This model card describes a model that was trained as a part of Udacity's fourth project, Deploying a Scalable ML Pipeline in Production, for the DevOps nanodegree.
we created the model. It is a feedforward neural network model trained using tensorflow framework. It has 4 layers with 512, 256, 128, and 128 neurons using relu activationcand two dropout layers for regularization. This model has been put in to dvc pipeline as well. See dvc.yaml and params.yaml for final hyperparameters and different experiment results. Before the first layers, a batch normalization layer is added. A softmax layer with 2 neurons was added to the end to match the shape of labels, a binary classifier.
It was trained using Adam's optimizer with a learning rate of 4e-4 for 10 epochs with batch size of 16.
The model has been unit tested for its input and output data shapes.
This model is trained to predict if a person's salary is below or above $50k.
The training data for this model was obtained from https://archive.ics.uci.edu/ml/datasets/census+income
The target class for this model was "salary".
The original data set has 32561 rows and 15 features identifying each user in the dataset. Dataset was splitted 80-20 for train and test set. No stratification was done. To use the data for training a One Hot Encoder was used on the features and a label binarizer was used on the labels.
Model was evaluated on randomly selected, 20% of the dataset, that the model have no seen. Model was then evaluated on slices of the test dataset mentioned below.
"workclass",
"education",
"marital-status",
"occupation",
"relationship",
"race",
"sex",
"native-country"
Three metrics were used to evaluate this model, Precision, Recall, and F-beta score.
The trained model performance over all slices of the test dataset is as following:
Precision is 0.69 Recall is 0.68 and F-Beta Score is 0.68
At a glance, profiling the training dataset reveals several critical issues that must be taken into account before deploying such model in production.
Number of features are highly correlated out of the box.
The main correlation is between eduction, eduction-num, and marital status.
This dataset is racially biased, with White being the majority 85% of the dataset.
The majority of the user are male, over 75% and most users, around 80%, make less than $50k.
Almost 90% of the dataset are Private work classes and over 90% are from United States.
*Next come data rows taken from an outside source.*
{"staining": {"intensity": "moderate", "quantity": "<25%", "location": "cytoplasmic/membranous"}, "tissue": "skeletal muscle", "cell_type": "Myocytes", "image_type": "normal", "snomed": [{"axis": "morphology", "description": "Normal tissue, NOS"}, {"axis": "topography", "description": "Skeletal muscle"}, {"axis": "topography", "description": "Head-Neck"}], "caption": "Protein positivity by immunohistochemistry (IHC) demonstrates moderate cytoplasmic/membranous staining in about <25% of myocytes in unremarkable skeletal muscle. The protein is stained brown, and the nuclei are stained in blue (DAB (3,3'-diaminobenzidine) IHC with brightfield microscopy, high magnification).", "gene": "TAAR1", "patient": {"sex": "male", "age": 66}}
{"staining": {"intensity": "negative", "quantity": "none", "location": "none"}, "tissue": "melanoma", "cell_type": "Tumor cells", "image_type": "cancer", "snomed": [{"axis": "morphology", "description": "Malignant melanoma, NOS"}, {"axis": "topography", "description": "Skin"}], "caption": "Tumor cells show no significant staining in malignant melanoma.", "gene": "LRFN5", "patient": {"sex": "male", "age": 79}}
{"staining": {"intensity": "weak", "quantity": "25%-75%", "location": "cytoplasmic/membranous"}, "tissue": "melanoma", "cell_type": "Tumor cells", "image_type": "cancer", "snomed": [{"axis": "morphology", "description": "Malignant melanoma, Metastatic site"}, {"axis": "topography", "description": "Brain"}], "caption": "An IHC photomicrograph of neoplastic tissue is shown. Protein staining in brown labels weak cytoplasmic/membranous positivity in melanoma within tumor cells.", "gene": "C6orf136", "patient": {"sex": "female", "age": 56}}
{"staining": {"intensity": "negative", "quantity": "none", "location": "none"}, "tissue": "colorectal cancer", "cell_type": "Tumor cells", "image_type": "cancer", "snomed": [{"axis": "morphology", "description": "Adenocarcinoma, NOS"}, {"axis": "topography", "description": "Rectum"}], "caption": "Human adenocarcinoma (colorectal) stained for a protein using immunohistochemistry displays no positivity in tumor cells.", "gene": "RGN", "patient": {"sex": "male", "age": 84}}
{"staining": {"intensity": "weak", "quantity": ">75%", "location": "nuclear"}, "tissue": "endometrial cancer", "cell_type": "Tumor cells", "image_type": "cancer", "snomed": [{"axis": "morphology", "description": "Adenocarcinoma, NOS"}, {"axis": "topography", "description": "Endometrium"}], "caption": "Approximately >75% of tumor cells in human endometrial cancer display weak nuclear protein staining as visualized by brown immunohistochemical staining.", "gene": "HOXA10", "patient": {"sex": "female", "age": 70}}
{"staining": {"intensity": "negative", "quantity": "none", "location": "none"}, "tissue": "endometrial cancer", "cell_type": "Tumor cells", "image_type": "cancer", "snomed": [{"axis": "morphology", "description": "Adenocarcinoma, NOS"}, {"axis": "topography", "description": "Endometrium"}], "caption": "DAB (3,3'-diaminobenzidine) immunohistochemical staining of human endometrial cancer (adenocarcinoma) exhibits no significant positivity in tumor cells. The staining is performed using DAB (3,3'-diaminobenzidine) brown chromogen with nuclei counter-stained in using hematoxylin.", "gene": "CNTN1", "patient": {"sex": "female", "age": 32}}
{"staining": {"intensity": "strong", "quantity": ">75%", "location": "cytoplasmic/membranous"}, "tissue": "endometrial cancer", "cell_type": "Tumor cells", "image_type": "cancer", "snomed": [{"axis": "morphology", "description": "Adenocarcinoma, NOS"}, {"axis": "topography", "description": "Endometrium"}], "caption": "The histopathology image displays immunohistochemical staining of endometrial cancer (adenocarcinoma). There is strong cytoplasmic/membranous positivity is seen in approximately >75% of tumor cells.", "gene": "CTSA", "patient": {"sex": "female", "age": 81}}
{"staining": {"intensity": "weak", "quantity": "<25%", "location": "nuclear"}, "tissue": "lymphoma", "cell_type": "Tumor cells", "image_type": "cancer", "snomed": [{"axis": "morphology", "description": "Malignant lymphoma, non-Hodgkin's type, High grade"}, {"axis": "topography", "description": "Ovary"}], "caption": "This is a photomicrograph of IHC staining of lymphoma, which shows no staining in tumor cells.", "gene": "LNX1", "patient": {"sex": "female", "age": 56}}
Model has low f-beta scores for specific categories under race, for example, Amer-Indian-Eskimo or Canada. A similar obeservation can be seen udner education for Bachelors and Prof-school. This tells us that the model can make unethical decisions based on someone's race or education.
It is important to note that this model should not be deployed in production or even considered for making decisions about giving someone a loans. The dataset this model was trained is biased, as discussed under Ethical Considerations/Dataset. This model is more likely to make a decision for a person of White race. Given how correlated the labels in the datasets are, removing race from the dataset would not solve this problem as this feature may have very well been bleed into other features. For more detailed analysis of the model see "testLog.log"